Work request =>
A word-for-word copy of the listing, free of images, is the expected answer.
● ● ● ●
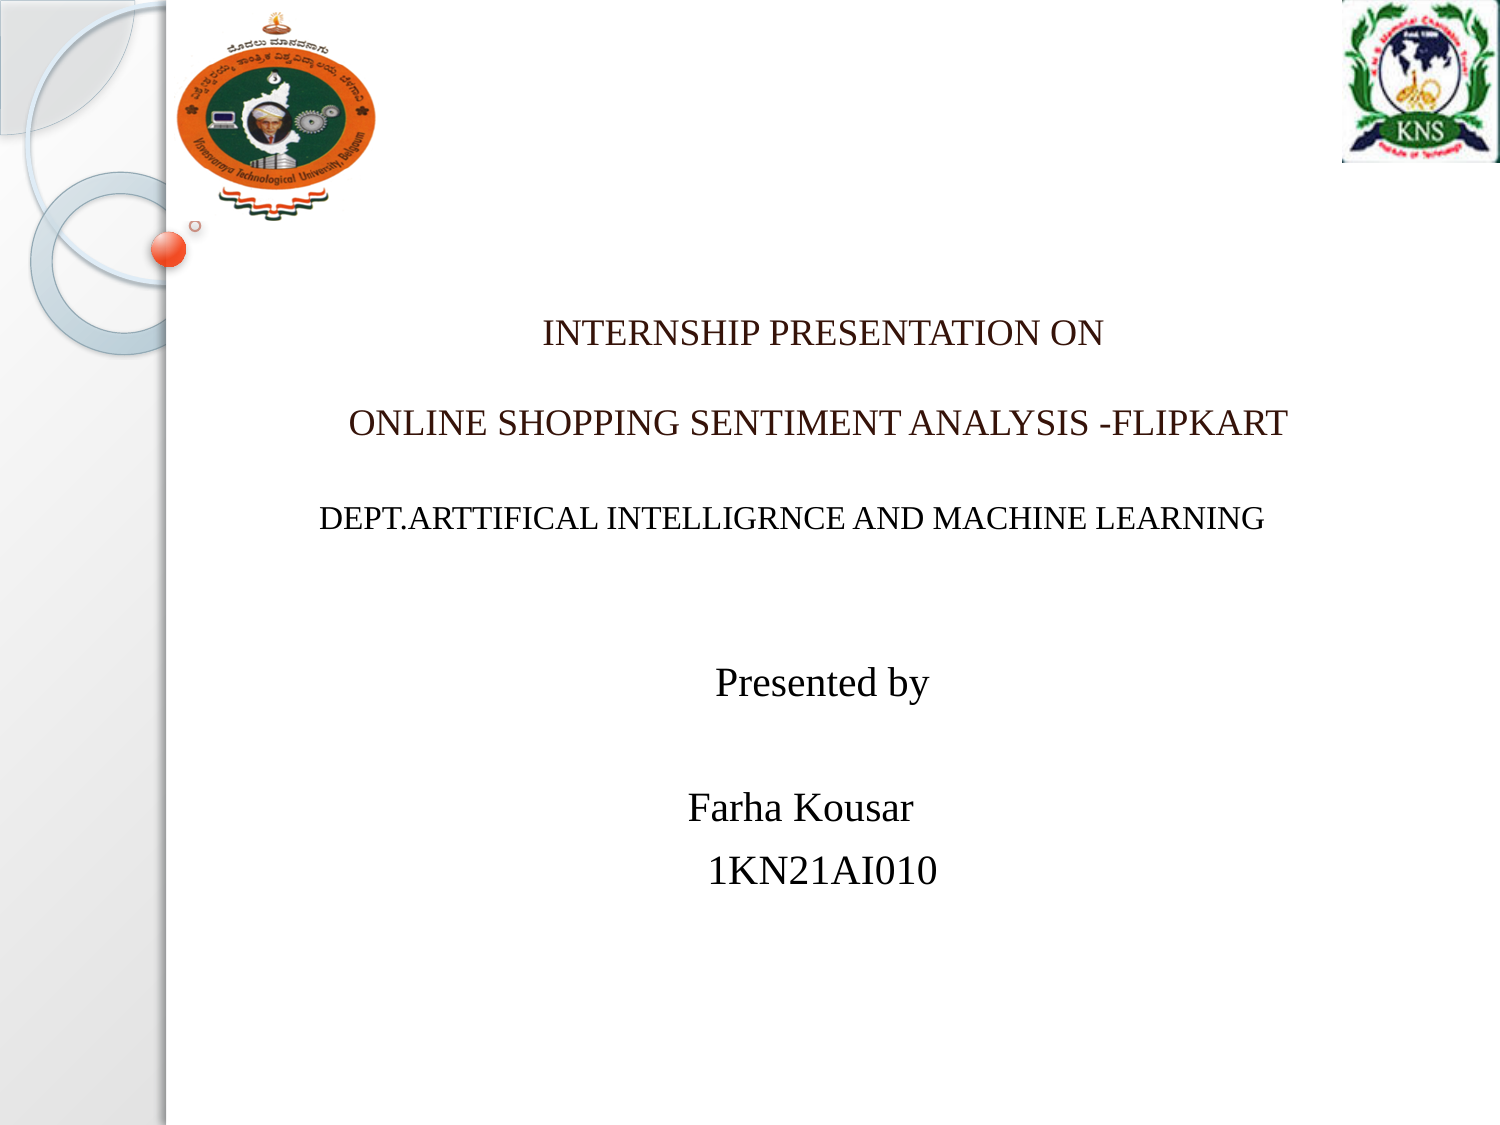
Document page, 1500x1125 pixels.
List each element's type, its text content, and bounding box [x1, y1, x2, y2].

title INTERNSHIP PRESENTATION ON ONLINE SHOPPING SENTIMENT ANALYSIS -FLIPKART [187, 149, 1450, 450]
subtitle DEPT.ARTTIFICAL INTELLIGRNCE AND MACHINE LEARNING Presented by Farha Kousar 1KN21AI010 [150, 487, 1500, 1075]
picture [1341, 0, 1500, 163]
picture [174, 12, 379, 221]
● ● ● ●
Exercise solution =>
Document page, 1500x1125 pixels.
List each element's type, its text content, and bounding box [x1, y1, x2, y2].

title INTERNSHIP PRESENTATION ON ONLINE SHOPPING SENTIMENT ANALYSIS -FLIPKART [187, 149, 1450, 450]
subtitle DEPT.ARTTIFICAL INTELLIGRNCE AND MACHINE LEARNING Presented by Farha Kousar 1KN21AI010 [150, 487, 1500, 1075]
picture [1341, 0, 1500, 163]
picture [174, 12, 379, 221]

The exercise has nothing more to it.